— Action item A —
In the records below, present everything from the line containing "2743614 views" down to the line containing "1329659 views" as a Markdown table with the columns Row and Line, leaving out any blank lines.

— Excerpt —
-=-=-=-=-
MOSCOW, March 3 (RIA Novosti) – The number of ethnically motivated attacks dropped in Russia last year, while convictions in xenophobic attack cases increased, according to a report unveiled Monday by the Moscow Bureau of Human Rights. 

In 2013, 25 people were killed and at least 180 more were injured in incidents of nationalist aggression against perceived foreigners, Alexander Brod, the bureau’s director, said at a press conference. 

Moscow led the country in ethnically motivated violence, followed by St. Petersburg and the southern cities of Krasnodar and Voronezh, the report said.

At the same time, police crackdowns on ethnically motivated attacks increased, Brod said, with 54 people in 32 Russian regions convicted of hate crimes. 

The bureau report did not include conviction or attack statistics from 2012 for comparison, though the Moscow-based SOVA Center think tank said 19 people were killed and 187 injured in nationalist attacks that year. 

Still, the human rights experts who took part in the press conference agreed that the Russian government had yet to implement forceful legislation to address the country’s ongoing problems with migration. 

National policy “still carries an on-paper, official character, not properly embodied in regional programs,” Brod said. “Almost nothing has been done to educate [people] and promote a culture of interethnic dialogue and social advertising.”

The report detailed several recommendations from the Bureau of Human Rights to mitigate ethnic conflict, including the creation of community councils across Russia to coordinate state, NGO and media cooperation in developing national policy.

Migration has proven a contentious issue for Russia in recent years, with nationalist tension rising alongside a massive influx of labor migrants, many from the former Soviet republics of Central Asia.
-=-=-=-=-
— Action item B —
Write out the entire report on ethnically motivated attacks in Russia word for word.

— Data to use —
-=-=-=-=-
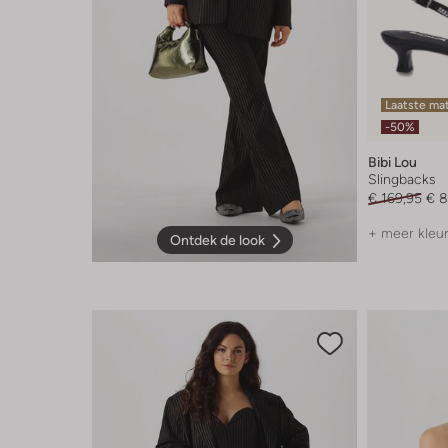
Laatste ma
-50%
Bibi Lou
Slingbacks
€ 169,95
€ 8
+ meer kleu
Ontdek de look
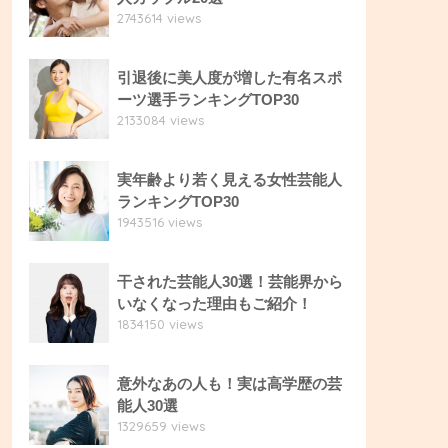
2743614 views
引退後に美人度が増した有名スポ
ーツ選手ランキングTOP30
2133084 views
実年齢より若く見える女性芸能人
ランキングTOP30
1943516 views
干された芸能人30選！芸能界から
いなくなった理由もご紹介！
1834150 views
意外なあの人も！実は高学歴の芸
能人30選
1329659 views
-=-=-=-=-
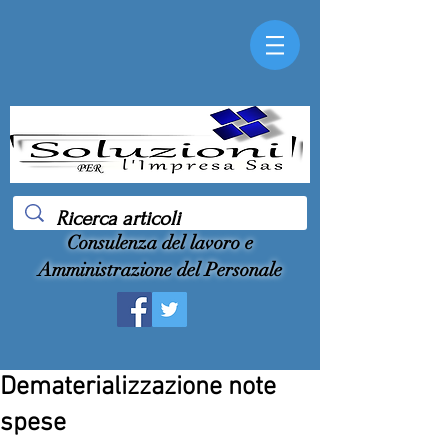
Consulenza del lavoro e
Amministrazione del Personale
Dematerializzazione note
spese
-=-=-=-=-
— Written solution A —
| Row | Line |
|---|---|
| 1 | 2743614 views |
| 2 | 引退後に美人度が増した有名スポ |
| 3 | ーツ選手ランキングTOP30 |
| 4 | 2133084 views |
| 5 | 実年齢より若く見える女性芸能人 |
| 6 | ランキングTOP30 |
| 7 | 1943516 views |
| 8 | 干された芸能人30選！芸能界から |
| 9 | いなくなった理由もご紹介！ |
| 10 | 1834150 views |
| 11 | 意外なあの人も！実は高学歴の芸 |
| 12 | 能人30選 |
| 13 | 1329659 views |

— Written solution B —
MOSCOW, March 3 (RIA Novosti) – The number of ethnically motivated attacks dropped in Russia last year, while convictions in xenophobic attack cases increased, according to a report unveiled Monday by the Moscow Bureau of Human Rights. 

In 2013, 25 people were killed and at least 180 more were injured in incidents of nationalist aggression against perceived foreigners, Alexander Brod, the bureau’s director, said at a press conference. 

Moscow led the country in ethnically motivated violence, followed by St. Petersburg and the southern cities of Krasnodar and Voronezh, the report said.

At the same time, police crackdowns on ethnically motivated attacks increased, Brod said, with 54 people in 32 Russian regions convicted of hate crimes. 

The bureau report did not include conviction or attack statistics from 2012 for comparison, though the Moscow-based SOVA Center think tank said 19 people were killed and 187 injured in nationalist attacks that year. 

Still, the human rights experts who took part in the press conference agreed that the Russian government had yet to implement forceful legislation to address the country’s ongoing problems with migration. 

National policy “still carries an on-paper, official character, not properly embodied in regional programs,” Brod said. “Almost nothing has been done to educate [people] and promote a culture of interethnic dialogue and social advertising.”

The report detailed several recommendations from the Bureau of Human Rights to mitigate ethnic conflict, including the creation of community councils across Russia to coordinate state, NGO and media cooperation in developing national policy.

Migration has proven a contentious issue for Russia in recent years, with nationalist tension rising alongside a massive influx of labor migrants, many from the former Soviet republics of Central Asia.